The church proclaims the GOOD NEWS. But how can the Church proclaim the GOOD NEWS when violence occurs with its own community and among its members.

Throughout history, religious beliefs, traditions and teachings have been used both to justify and to denounce the use of violence against women. When religious teachings are used to justify domestic violence, they become a tool by which batterers assume and maintain power and control over their partners.

The Church has to recognize that there are religious beliefs, texts, and teachings which are used to legitimize violence against women. Christian Scriptures contain story after story of violence against women: e.g. Dinah (Genesis 34), Tamar (2 Samuel 13), theLevite’s concubine (Judges 19), Jephthah’s daughter (Judges 11), Vashti (Esther 1), Suzannah (Daniel 13), and probably the persistent widow in Luke’s Gospel (Luke 18)2. Later Christian texts also condone male violence against women and the domination of women. For example, the right of chastisement was the enforcer of women’s subordination in marriage.

There are victims of sexual violence who question God's presence as they deal with extreme suffering in the context of their faith.
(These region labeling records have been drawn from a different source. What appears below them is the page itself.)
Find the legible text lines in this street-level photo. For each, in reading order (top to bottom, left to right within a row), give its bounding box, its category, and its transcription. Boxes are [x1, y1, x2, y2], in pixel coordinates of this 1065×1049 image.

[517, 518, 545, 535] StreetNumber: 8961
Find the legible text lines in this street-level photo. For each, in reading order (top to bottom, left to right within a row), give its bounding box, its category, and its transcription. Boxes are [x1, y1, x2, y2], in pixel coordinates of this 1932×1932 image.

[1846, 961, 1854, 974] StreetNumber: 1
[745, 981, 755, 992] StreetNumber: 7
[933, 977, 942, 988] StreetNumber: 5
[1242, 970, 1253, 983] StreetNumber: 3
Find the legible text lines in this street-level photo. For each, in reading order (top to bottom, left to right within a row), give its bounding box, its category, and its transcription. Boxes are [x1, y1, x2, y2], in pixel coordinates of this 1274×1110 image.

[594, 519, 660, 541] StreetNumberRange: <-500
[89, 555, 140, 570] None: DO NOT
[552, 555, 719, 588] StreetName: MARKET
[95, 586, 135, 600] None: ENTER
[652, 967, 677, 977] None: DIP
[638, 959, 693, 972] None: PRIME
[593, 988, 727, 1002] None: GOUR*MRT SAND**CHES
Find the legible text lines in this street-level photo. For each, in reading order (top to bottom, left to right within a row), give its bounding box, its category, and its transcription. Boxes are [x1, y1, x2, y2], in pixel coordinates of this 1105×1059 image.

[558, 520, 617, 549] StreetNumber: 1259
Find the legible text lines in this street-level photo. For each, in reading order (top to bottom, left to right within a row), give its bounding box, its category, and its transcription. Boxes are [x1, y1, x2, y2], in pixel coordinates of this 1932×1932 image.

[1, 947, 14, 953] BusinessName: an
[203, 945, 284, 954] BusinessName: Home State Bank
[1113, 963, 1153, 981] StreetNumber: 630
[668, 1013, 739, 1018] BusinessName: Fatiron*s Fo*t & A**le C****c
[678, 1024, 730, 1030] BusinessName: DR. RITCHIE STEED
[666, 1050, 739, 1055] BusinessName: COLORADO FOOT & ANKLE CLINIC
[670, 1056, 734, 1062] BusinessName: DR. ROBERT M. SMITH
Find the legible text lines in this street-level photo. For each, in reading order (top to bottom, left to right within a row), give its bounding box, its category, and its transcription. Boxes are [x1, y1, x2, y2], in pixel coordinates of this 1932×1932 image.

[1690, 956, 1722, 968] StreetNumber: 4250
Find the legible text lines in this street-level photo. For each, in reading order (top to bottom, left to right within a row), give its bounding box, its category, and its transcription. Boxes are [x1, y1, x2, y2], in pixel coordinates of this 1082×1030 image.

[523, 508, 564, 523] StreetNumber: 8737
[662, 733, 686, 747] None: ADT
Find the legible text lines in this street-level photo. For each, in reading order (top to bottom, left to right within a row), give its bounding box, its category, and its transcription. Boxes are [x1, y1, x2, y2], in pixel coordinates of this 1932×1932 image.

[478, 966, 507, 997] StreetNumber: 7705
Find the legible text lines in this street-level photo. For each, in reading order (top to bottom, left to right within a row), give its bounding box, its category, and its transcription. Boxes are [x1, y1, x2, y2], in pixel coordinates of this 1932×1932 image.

For the Christian victim of sexual violence, concepts of forgiveness and evil arise in new ways and must be addressed.

More so, as a theological issue, domestic violence must be understood as sin.

WHY ETHICAL? A question of justice and accountability

Violence against Women is a Human Rights Violation. Violence against women occurs when the human rights of women are violated, such as when women are physically injured, raped, beaten, held captive, or forced to work or provide services against their will. When women are trapped in violent marriages or homes, repeatedly battered, verbally abused and completely under the control of their husbands or partners, that is violence against women. The physical, mental and emotional abuse that women suffer from as a result of violence have a tremendous impact on the health and well being of women. Abused women are more likely to suffer from depression, anxiety, psychosomatic symptoms, eating problems, sexual dysfunction and reproductive health complications. Violence may affect the reproductive health of women through the transmission of sexually transmitted diseases and HIV/AIDS. Unplanned pregnancies may sometimes become risk factors and lead to more aggression and abuse. Effects of violence maybe fatal as a result of severe injury, homicide or suicide.